At first, the unhurried pace of the story and its humour remind of Irrfan Khan and Kirti Kulhari’s Black Mail. A sense of ennui has crept in that leads to adultery that leads to retribution. When the reveal happens, the background music rises to a crescendo that reminds us of the score of those 60s and 70s’ detective movies. You have the culprit. All you need now is a chilling confrontation. But the makers of this show choose a tragi-comedic approach. Rangeen is a yet another addition to the list of movies and series about love (and lust) outside marriage. There’s a farcical touch to a couple’s life whose marital relationship hits rock bottom. This is their Trial By Fire. It’s also becoming convenient for women to blame men for their raunchy rendezvouses in these situations.

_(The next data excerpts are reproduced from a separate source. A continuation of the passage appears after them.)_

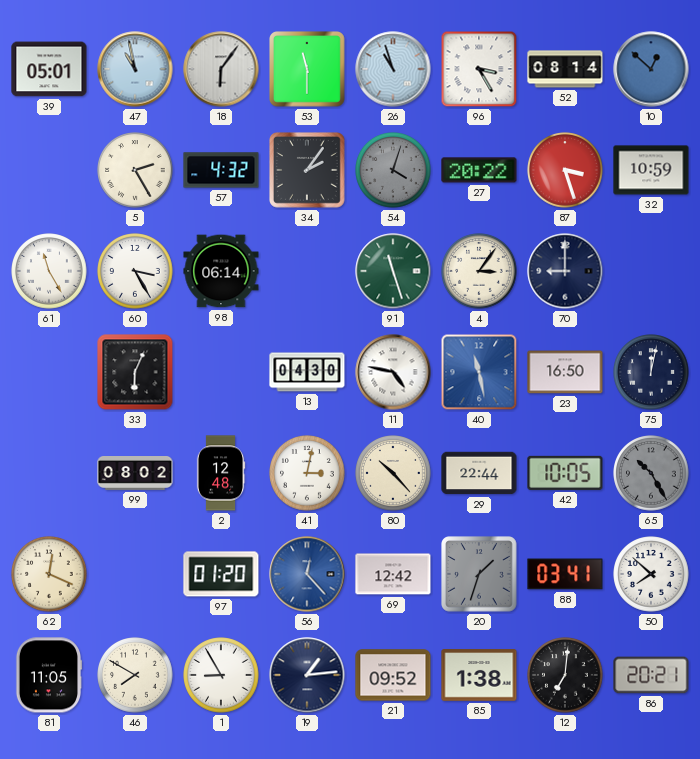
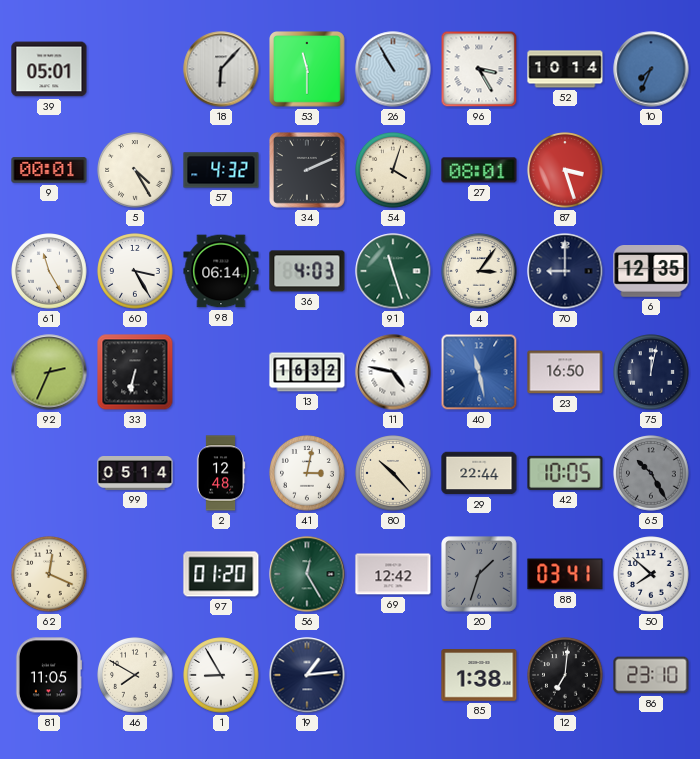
47: 10:58 -> none
18: 6:06 -> 6:07
26: 10:57 -> 10:55
52: 08:14 -> 10:14
10: 12:52 -> 7:34
9: none -> 00:01
5: 2:25 -> 4:25
34: 2:06 -> 2:11
54 dial: grey -> cream
27: 20:22 -> 08:01
32: 10:59 -> none
36: none -> 4:03
6: none -> 12:35
92: none -> 2:34
33: 6:04 -> 6:32
13: 04:30 -> 16:32
99: 08:02 -> 05:14
56: 12:23 -> 12:25
56 dial: blue -> green
21: 09:52 -> none
86: 20:21 -> 23:10
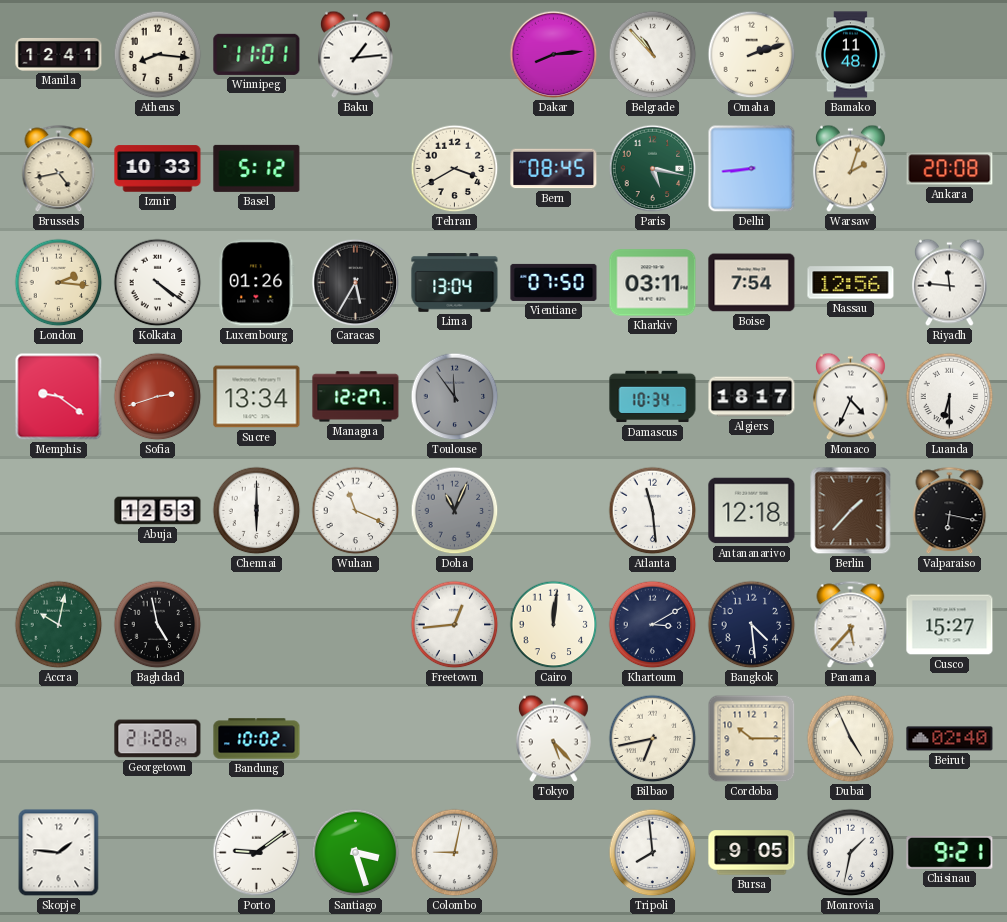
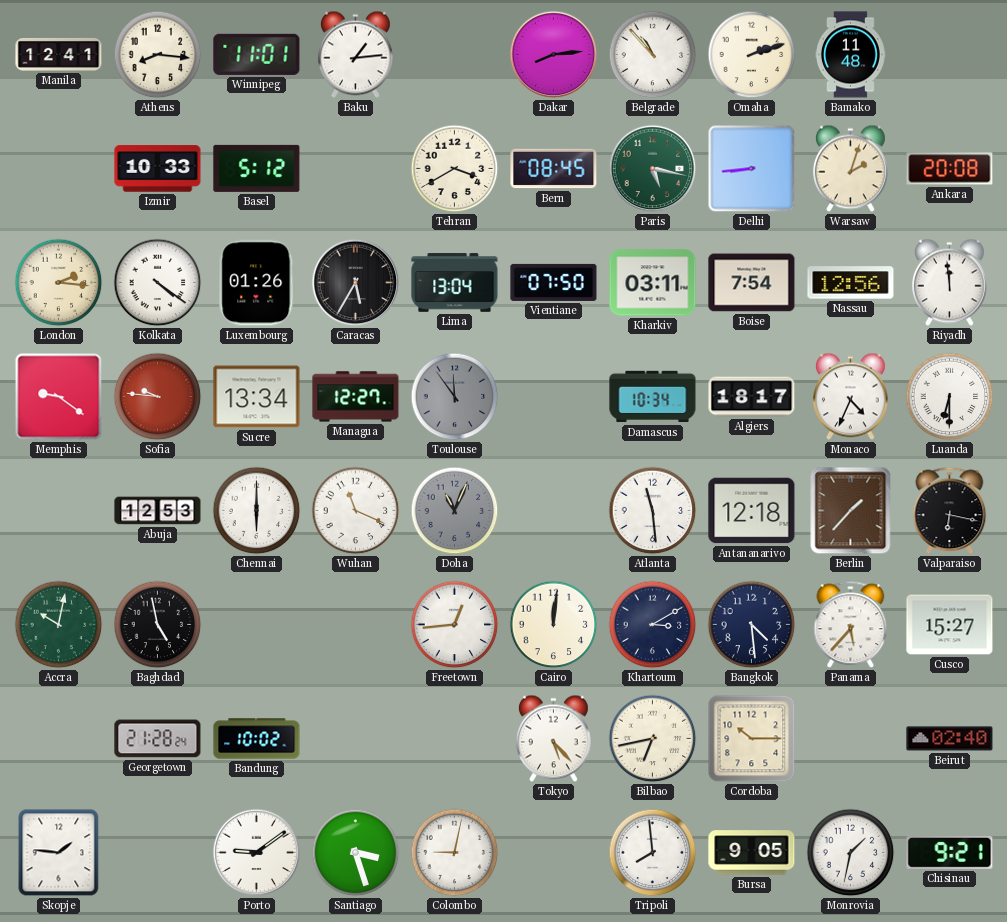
Brussels: 4:43 -> none
Riyadh: 11:46 -> 11:59
Sofia: 2:42 -> 9:46
Dubai: 4:56 -> none
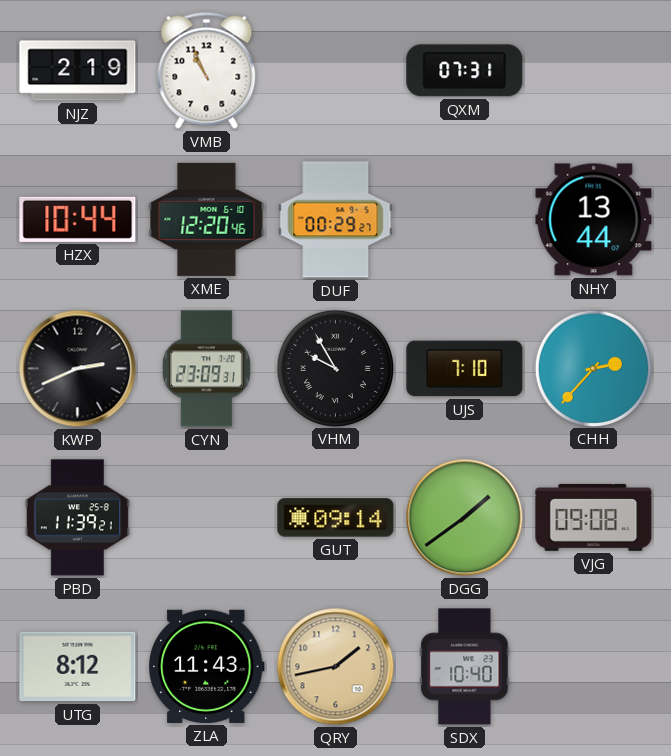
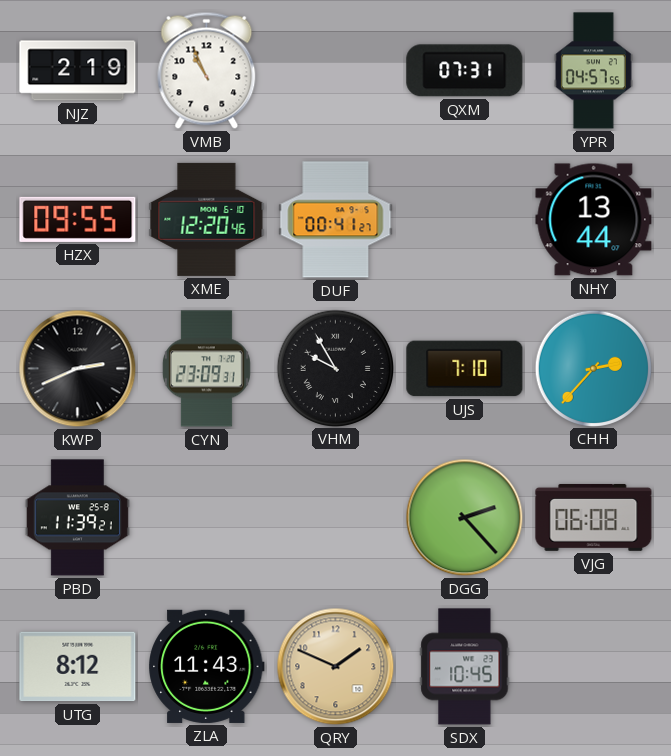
YPR: none -> 04:57
HZX: 10:44 -> 09:55
DUF: 00:29 -> 00:41
GUT: 09:14 -> none
DGG: 1:39 -> 2:23
VJG: 09:08 -> 06:08
QRY: 1:43 -> 1:49
SDX: 10:40 -> 10:45
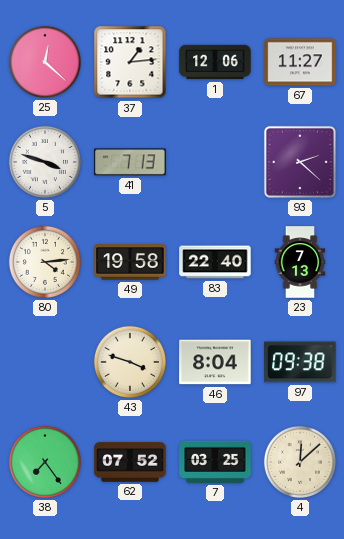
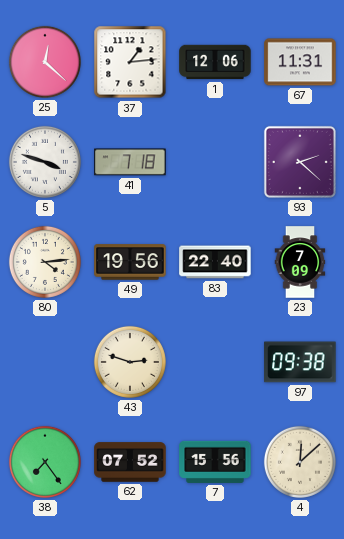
67: 11:27 -> 11:31
41: 7:13 -> 7:18
49: 19:58 -> 19:56
23: 7:13 -> 7:09
43: 3:48 -> 2:48
46: 8:04 -> none
7: 03:25 -> 15:56
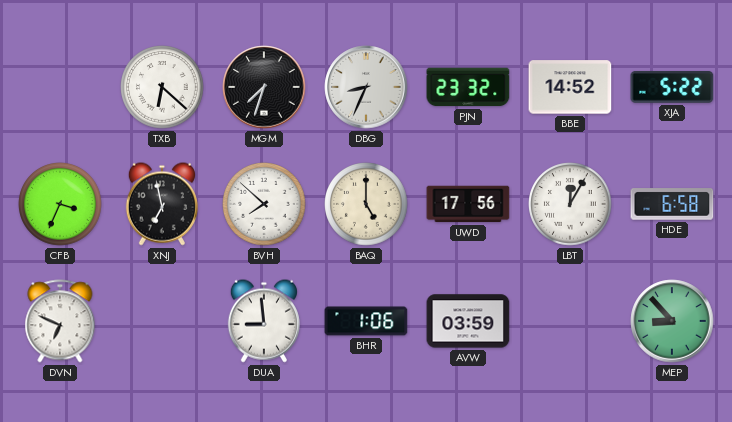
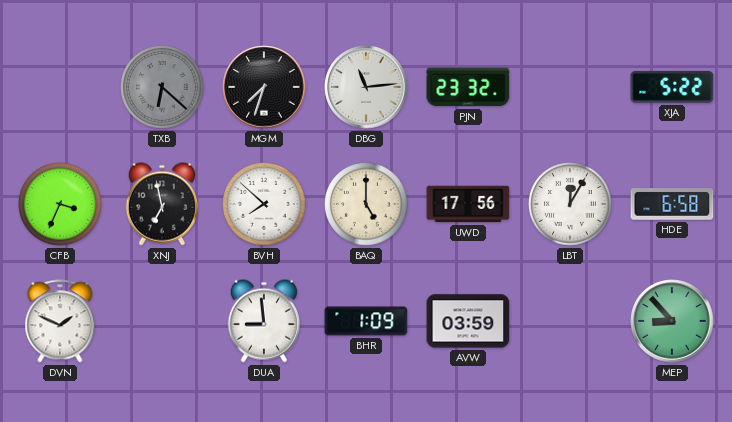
TXB dial: white -> grey
DBG: 8:34 -> 11:14
BBE: 14:52 -> none
DVN: 6:49 -> 1:49
BHR: 1:06 -> 1:09
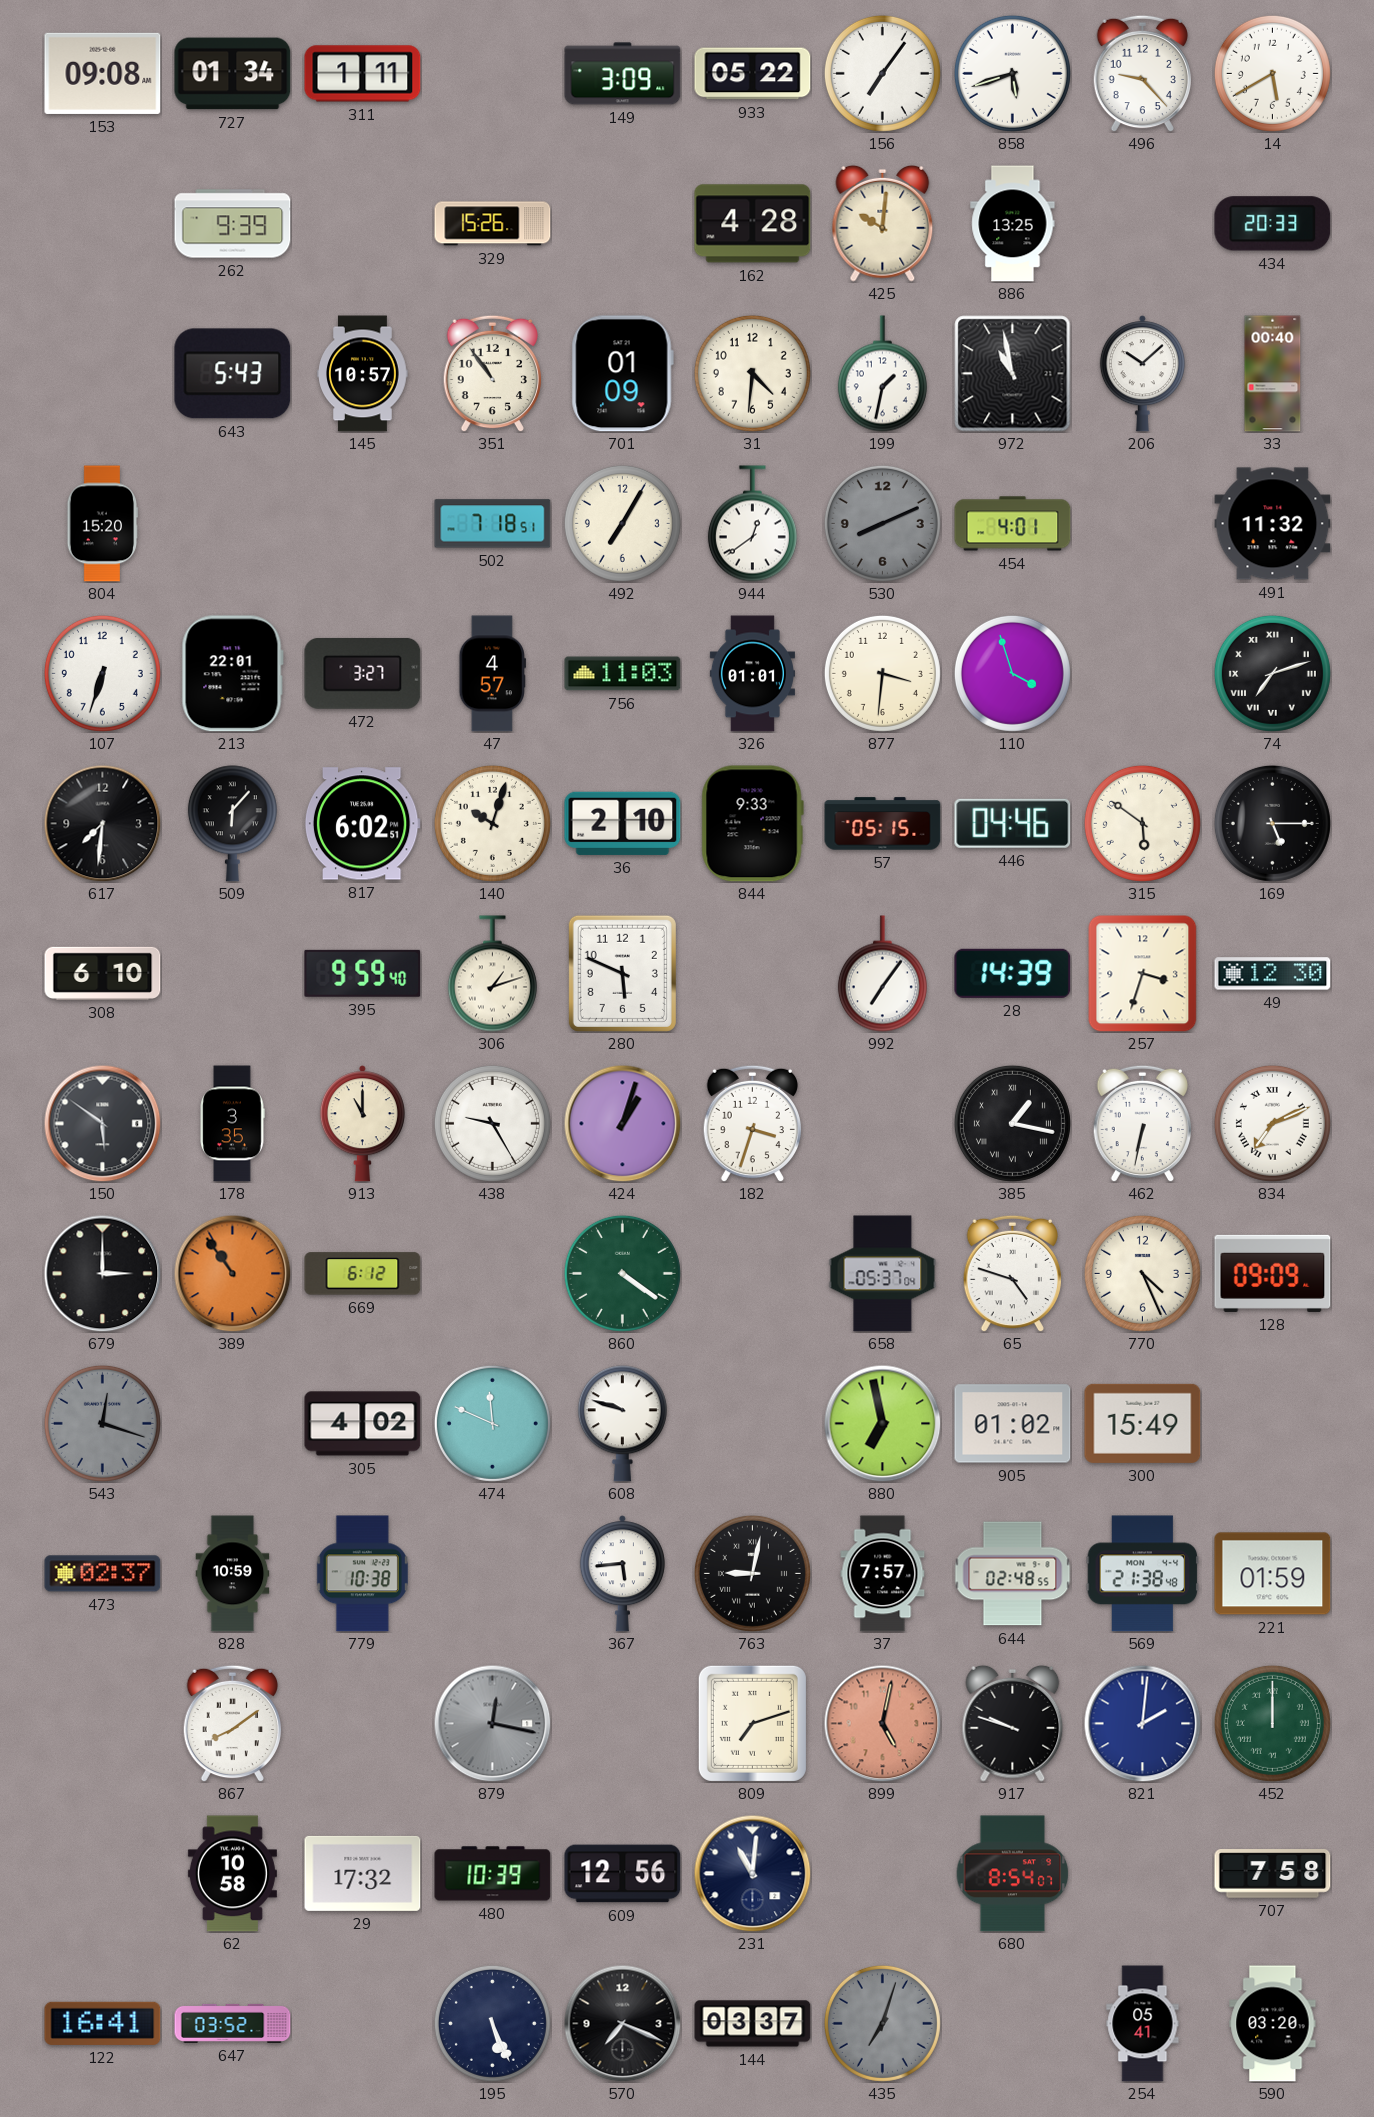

Rangeen could be described as Desi Boyz and Laga Chunari Mein Daag on steroids where every character goes bonkers albeit in different tones. Taaruk Raina and Vineet Kumar Singh (don’t) get along like house on fire. The wrangling is both entertaining and exhausting, and you can see even the actors run out of breaths after their incessant quips. But the problem here is the pace. And the format itself. Running for over 40 minutes and nine episodes, the series, despite its attempt and audacity to tell an idiosyncratic story, overstays its welcome. You know the makers have a lot of time when it takes full three episodes for Adarsh aka AJ (Singh) to get to bed. And when he does, it all ends in an embarrassingly awkward moment both intentionally and unintentionally. It’s like a magician who woos his audience with his prowess but quickly runs out of ideas and tricks. But because he’s been paid, he has to do the job.
The scene that feels sweet, silly, shocking is the one where AJ, with all his anger and arrogance, tells his wife he had sex with a 24-year old and how she said he was very good. You can see the body language of his wife shaking but she asks how his work is going and the gas cylinder at home isn’t working.
Rangeen should have been a story about these two and how they reignite the extinguished flame of their decaying marriage. But it digresses more often than it should have. It focuses on Raina’s character even when it feels gratuitous. In fact, Deshpande goes missing for a few good moments and her scenes with her family don’t add anything to the story. The conflicts of the central characters turn so repetitive after a point that it feels like you’re watching the show on loop, coming all the way back to episode one. It showed promise and potential, but stopped short of being unhinged and unpredictable. All it needed was to be little more Rangeen!